Earlier this week I had a nearly frictionless onboarding experience, and I want to memorialize it in something easier to find than a tweet. Here’s how my user scenario played out.
I finished writing my presentation and wanted to put it online. Usually I copy it to a folder and link it to the presentations section of my CV and call it a day.
I’ve always wanted to embed slide decks in a post or on a webpage, so that people can see the slides and get what they need. Sometimes that information is the content on the slides, and sometimes that information is “is this the presentation I want to download”? I myself have downloaded a presentation, only to find out that it wasn’t what I expected. When the slides are online, I can skim them to verify if I should download it to go deeper.
So, I decided to see if there was an easy way for me to embed a PDF on a webpage. Here’s what I did:
- Do a web search for “embed PDF in website”
- Read some articles, learn that Adobe has something called the “PDF Embed API”
- Land on https://developer.adobe.com/document-services/apis/pdf-embed/
- Noted that it’s free and there’s a demo – click “Try the demo”
- Play around with the demo until I see a mode I like
- Click “Generate Code” and see fewer than a dozen lines of code, with easy ways to copy the code or get my own credentials.
- I click “Get Credentials” and login to a new browser tab with my existing Adobe account. If I didn’t have one, I could create a free one right away.
- I am presented with a choice of which service to get credentials for – something that has more functionality and costs money, or the simple embedding service that’s free. I click the free one!
- I only have to enter in 2 pieces of information – the domain name that will call the embedding API using this credential, and a descriptive name that I’ll use in the developer console if I need to distinguish between multiple credentials.

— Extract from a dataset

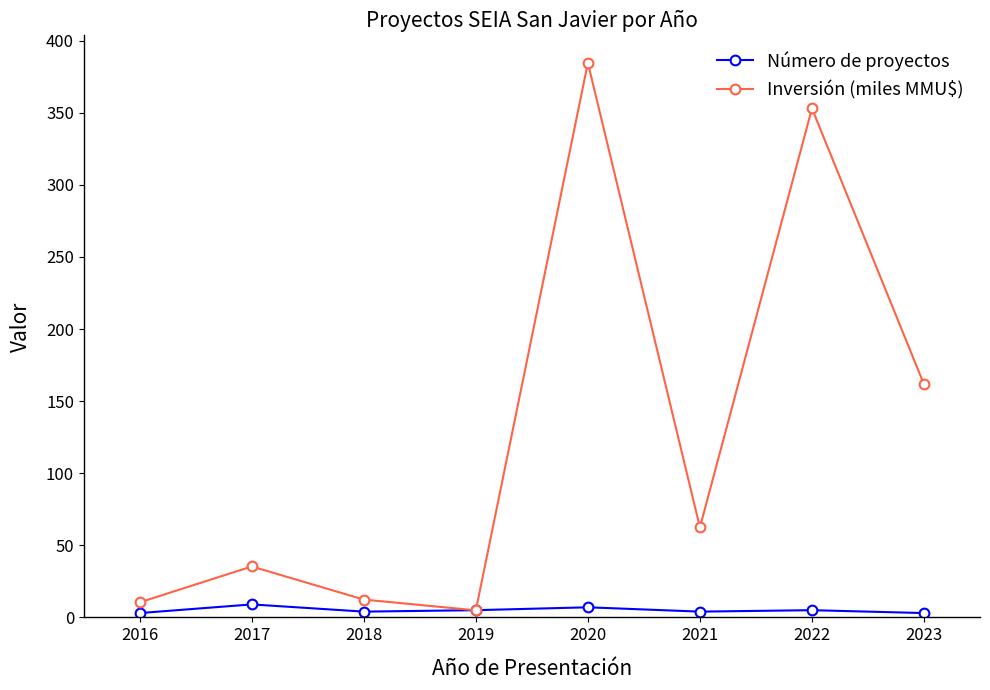

At how many categories does at least one series exceed 264?

2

- I clicked “Create credentials” and got my credentials!
- I went back to the demo page – it was still there because “Get Credentials” opened up in a new browser tab. I clicked “Copy code”.
- I created a post in my blogging software and pasted in the example code.
- I read the example code to see if I could figure out what to change. I guessed that I had to enter my credentials in <YOUR CLIENT ID>, and change the url and file name of the PDF.
- I got extremely excited that it had only been about 10 minutes since I started step 1, and clicked the “preview” button to see if the PDF would render as a nicely embedded document.
- I ran into an issue where I own 3 domains – sheeri.com, sheeri.net and sheeri.org, and I used a different domain for the credentials than I’d used for the URL of the PDF. I fixed it, and shortly I had success and saw my slides beautifully embedded:
I personally was up and running in 30 minutes. HOWEVER – most users will not have the issue that I did due to my own non-standard setup, and be up and running in 10 minutes.
Self serve, 10 minutes to be up and running, without reading a single word of documentation. It’s the dream!
How does this compare to PDF.js (https://mozilla.github.io/pdf.js/)? Instinctively I’d suggest that replacing a proprietary external dependency with an open-source self-hosted dependency is a win, but I’ve never tried using Adobe’s PDF Embed API.
Ben Howe
I loved this question, especially his explanation of why he’d start with PDF.js. My replies were:
Adobe’s solution is very low code. I pasted a dozen lines of code, changed three parts, and it just works (filename, path, my api key). PDF.js starts by explaining the concept of promises to me….I don’t need a primer on that, I just need to display the thing.
Sheeri
Do you think you could go from finding the web page to having it working in 10 minutes? That’s the big difference I see. As the thread touted, it just worked. I’ve spent more time on this Twitter thread than I did getting it working.
I get that open-source self-hosted is best – but – I don’t want to compile something. PDF is a proprietary format INVENTED by Adobe. I feel Adobe has more resources and incentive to support PDF displaying than Mozilla (smart devs but not a ton of $, I worked there for 5 years).
So there you have it – a beautiful user experience, with the confidence that it will probably work for at least another 20 years given what Adobe has invested in the PDF format.